The reason is the same as the one that applies to Cabinet meetings: The desire to preserve secrecy in sheer self-interest. Laying bare the inter-play of personalities and individual preferences and reservations, will only complicate matters if any controversy breaks out or court action is to be faced.

And, if it is a family business, the mystery further deepens. The records may not be in the public domain, the meetings themselves may be held haphazardly with no properly framed agenda and clearly enunciated rationale for proposals, with the prevalence, additionally, of an atmosphere of noblesse oblige, or, simply, a free-for-all.

It is time the manoeuvres and dynamics of boardrooms were taken up for a detailed study, based on surveys of opinions of observers from the inside and outside, and on the correlation between the credentials of the members and their contributions, on the one hand, and between the nature and background of the decisions and their consequence, on the other hand. Having been a member of three boards, and chairman of three more, in the public sector, I think the corpus of literature on corporate management will be hugely enriched by such a study.

Novel approach

For instance, I am perhaps the only chairman who voluntarily got worker-directors inducted into the board of an enterprise. I found them to be the most diligent, thorough and responsible of the lot. Overruling the strong objections of the “gentlemen-directors”, I even made one of them the chairperson of a Committee to recommend the compensation packages of different grades of personnel. The recommendations of this committee, contrary to the fears of partisanship and an extravagance, were balanced, reasonable and acceptable.

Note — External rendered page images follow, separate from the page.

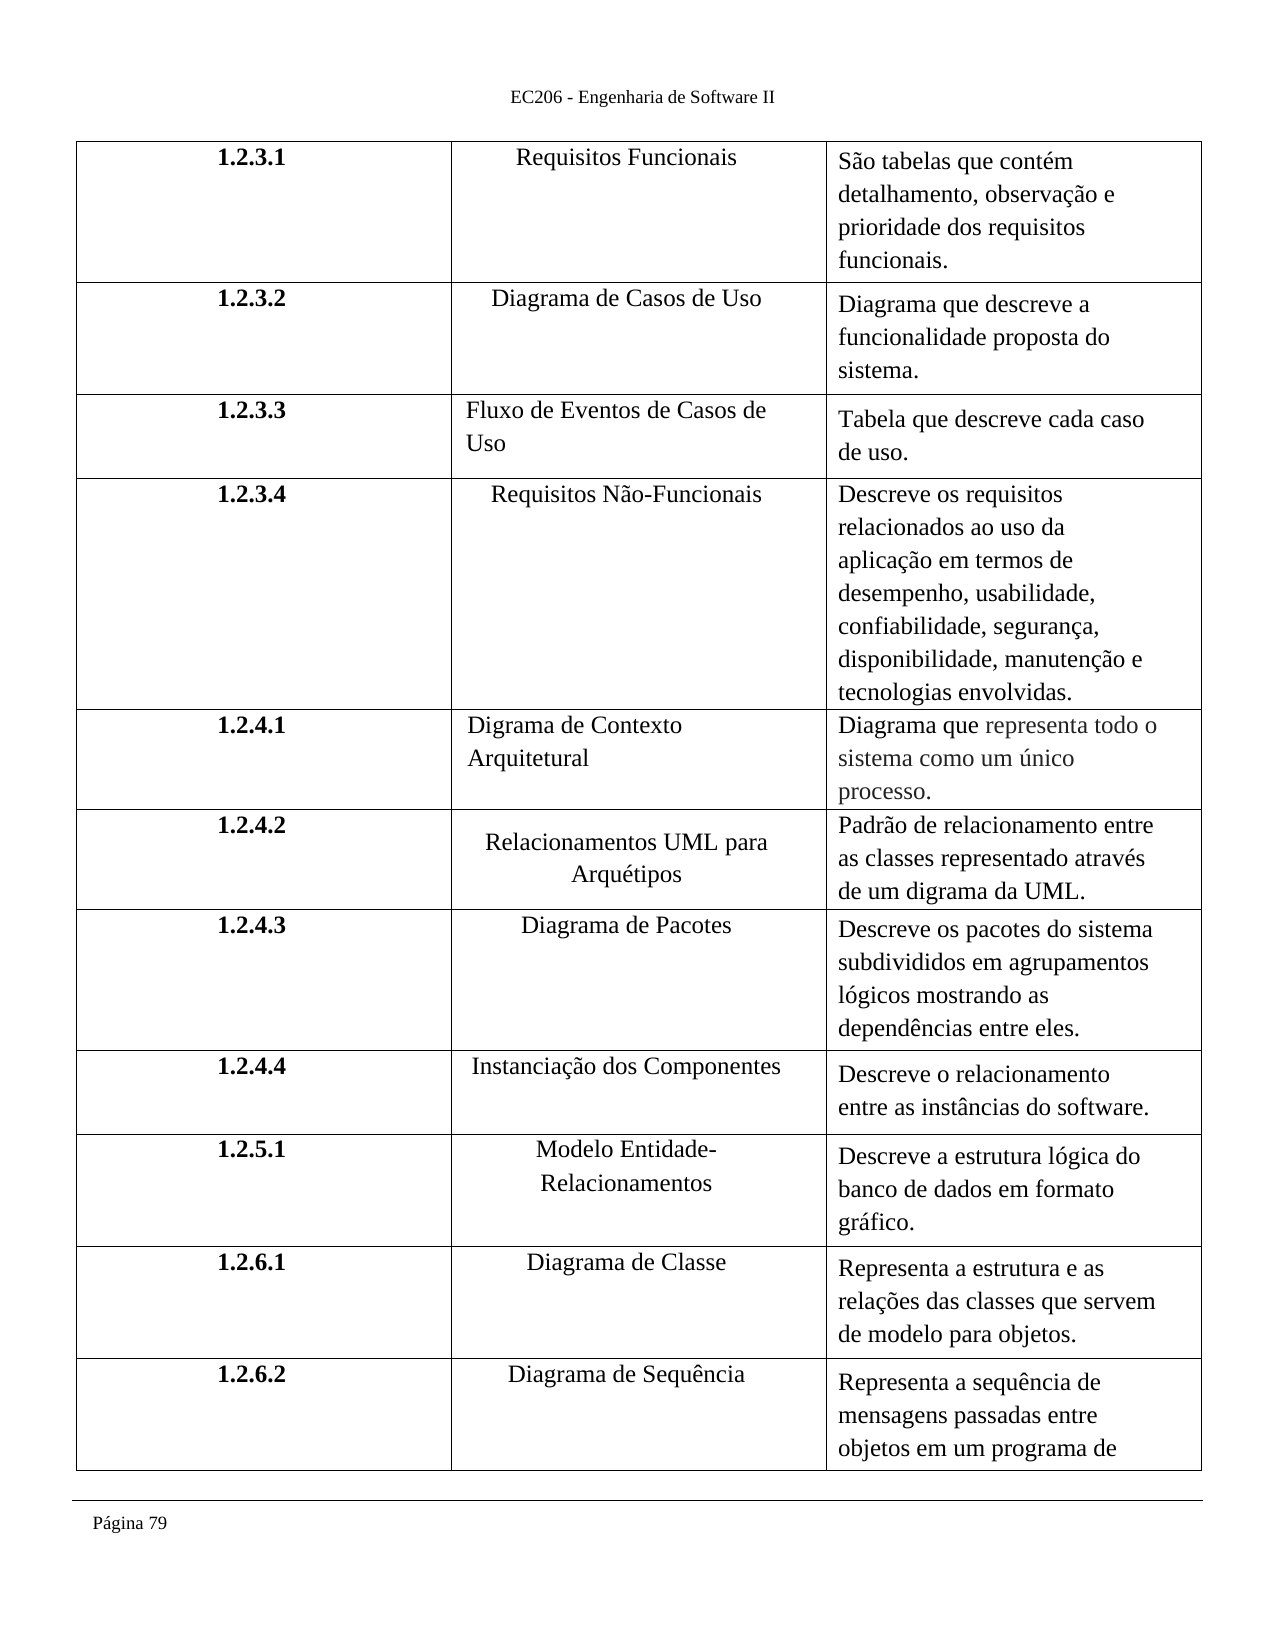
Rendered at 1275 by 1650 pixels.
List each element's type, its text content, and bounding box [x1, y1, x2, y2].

table_cell Modelo Entidade- Relacionamentos [452, 1135, 826, 1246]
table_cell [827, 1359, 1201, 1470]
table_cell 1.2.4.2 [77, 810, 451, 909]
table_cell Padrão de relacionamento entre as classes representado através de um digrama da UML. [827, 810, 1201, 909]
table_cell 1.2.3.2 [77, 283, 451, 394]
table_cell 1.2.6.2 [77, 1359, 451, 1470]
table_cell Descreve os requisitos relacionados ao uso da aplicação em termos de desempenho, usabilidade, confiabilidade, segurança, disponibilidade, manutenção e tecnologias envolvidas. [827, 479, 1201, 709]
table_cell 1.2.3.3 [77, 395, 451, 478]
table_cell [452, 1359, 826, 1470]
table_header 1.2.3.1 [77, 142, 451, 282]
table_cell 1.2.4.3 [77, 910, 451, 1050]
table_header São tabelas que contém detalhamento, observação e prioridade dos requisitos funcionais. [827, 142, 1201, 282]
table_cell Requisitos Não-Funcionais [452, 479, 826, 709]
table_cell Descreve o relacionamento entre as instâncias do software. [827, 1051, 1201, 1133]
table_cell 1.2.4.4 [77, 1051, 451, 1133]
table_cell 1.2.5.1 [77, 1135, 451, 1246]
table_cell 1.2.4.1 [77, 710, 451, 809]
table_cell Diagrama que descreve a funcionalidade proposta do sistema. [827, 283, 1201, 394]
table_cell Diagrama de Classe [452, 1247, 826, 1358]
table_cell 1.2.3.4 [77, 479, 451, 709]
table_cell Fluxo de Eventos de Casos de Uso [452, 395, 826, 478]
table_cell Diagrama de Casos de Uso [452, 283, 826, 394]
table_header Requisitos Funcionais [452, 142, 826, 282]
table_cell Digrama de Contexto Arquitetural [452, 710, 826, 809]
table_cell Diagrama que representa todo o sistema como um único processo. [827, 710, 1201, 809]
table_cell Diagrama de Pacotes [452, 910, 826, 1050]
table_cell Relacionamentos UML para Arquétipos [452, 810, 826, 909]
table_cell Tabela que descreve cada caso de uso. [827, 395, 1201, 478]
table_cell Representa a estrutura e as relações das classes que servem de modelo para objetos. [827, 1247, 1201, 1358]
table_cell Descreve os pacotes do sistema subdivididos em agrupamentos lógicos mostrando as dependências entre eles. [827, 910, 1201, 1050]
table_cell 1.2.6.1 [77, 1247, 451, 1358]
table_cell Instanciação dos Componentes [452, 1051, 826, 1133]
table_cell Descreve a estrutura lógica do banco de dados em formato gráfico. [827, 1135, 1201, 1246]
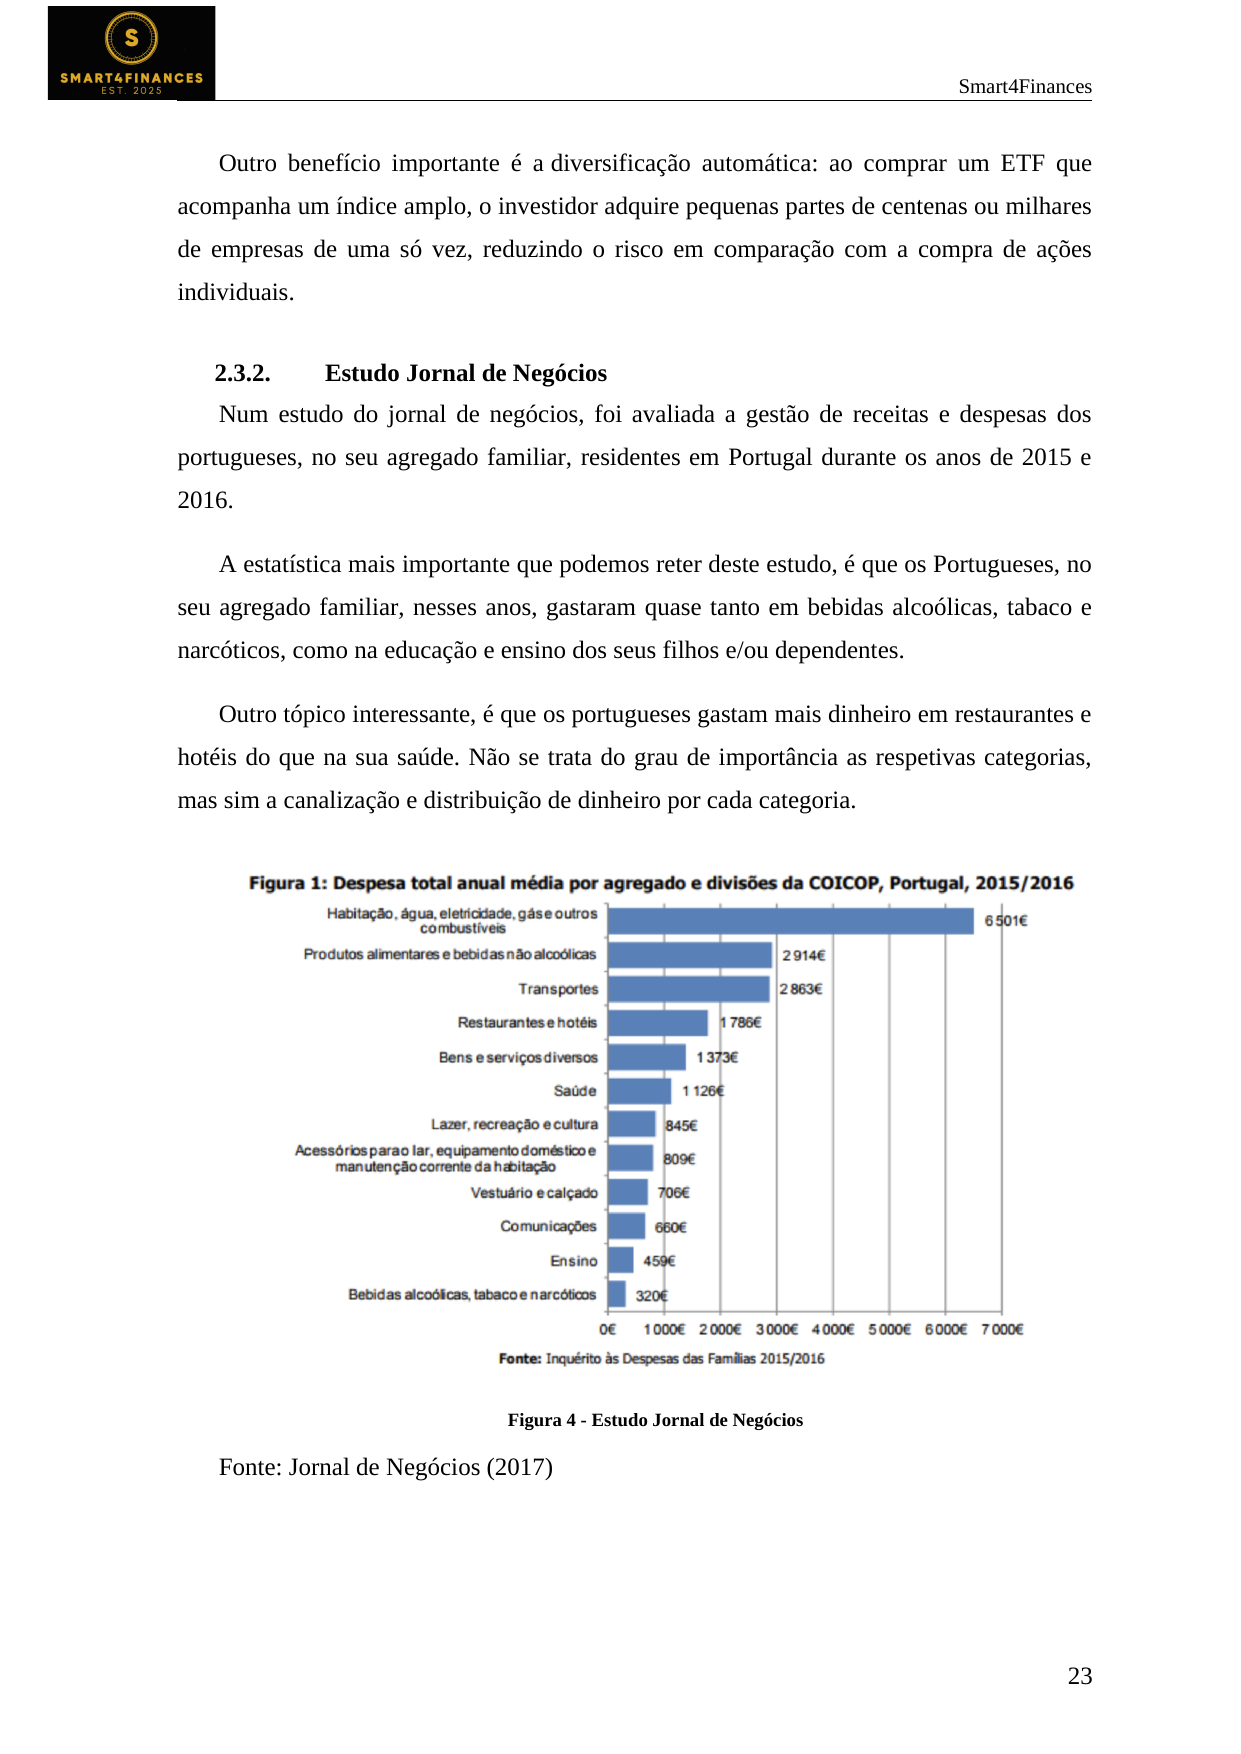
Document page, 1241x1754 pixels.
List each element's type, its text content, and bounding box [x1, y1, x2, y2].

text Num estudo do jornal de negócios, foi avaliada a gestão de receitas e despesas dos portugueses, no seu agregado familiar, residentes em Portugal durante os anos de 2015 e 2016. [177, 399, 1092, 514]
text Outro tópico interessante, é que os portugueses gastam mais dinheiro em restaurantes e hotéis do que na sua saúde. Não se trata do grau de importância as respetivas categorias, mas sim a canalização e distribuição de dinheiro por cada categoria. [177, 699, 1092, 814]
picture [218, 849, 1134, 1374]
picture [47, 6, 216, 100]
text Figura 4 - Estudo Jornal de Negócios [177, 1409, 1092, 1431]
text A estatística mais importante que podemos reter deste estudo, é que os Portugueses, no seu agregado familiar, nesses anos, gastaram quase tanto em bebidas alcoólicas, tabaco e narcóticos, como na educação e ensino dos seus filhos e/ou dependentes. [177, 549, 1092, 664]
subtitle Estudo Jornal de Negócios [214, 358, 1092, 386]
text Fonte: Jornal de Negócios (2017) [177, 1452, 1092, 1480]
text Outro benefício importante é a diversificação automática: ao comprar um ETF que acompanha um índice amplo, o investidor adquire pequenas partes de centenas ou milhares de empresas de uma só vez, reduzindo o risco em comparação com a compra de ações individuais. [177, 148, 1092, 306]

The only consultancy firm in India that has a comprehensive charter for undertaking a detailed diagnostic exercise on the functioning of corporate boards and advising on better practices leading to improved performance is Excellence Enablers launched by the former Chairman of the Securities and Exchange Board of India (SEBI), M. Damodaran.

A novel approach it adopts is to invite to its workshops reputed and seasoned persons who have been on, or have chaired, good and bad boards and combine within themselves the experience of handling problems relating to both public and private sectors, preferably with a certain degree of familiarity with the working of boards abroad. It goes into questions such as the composition, the manner of induction, board-management relationship, clarity in the objectives and functions of the firm, succession planning, the training of directors and other issues having a bearing on performance.

Damodaran will be doing a public service if he periodically shares the findings from these exercises.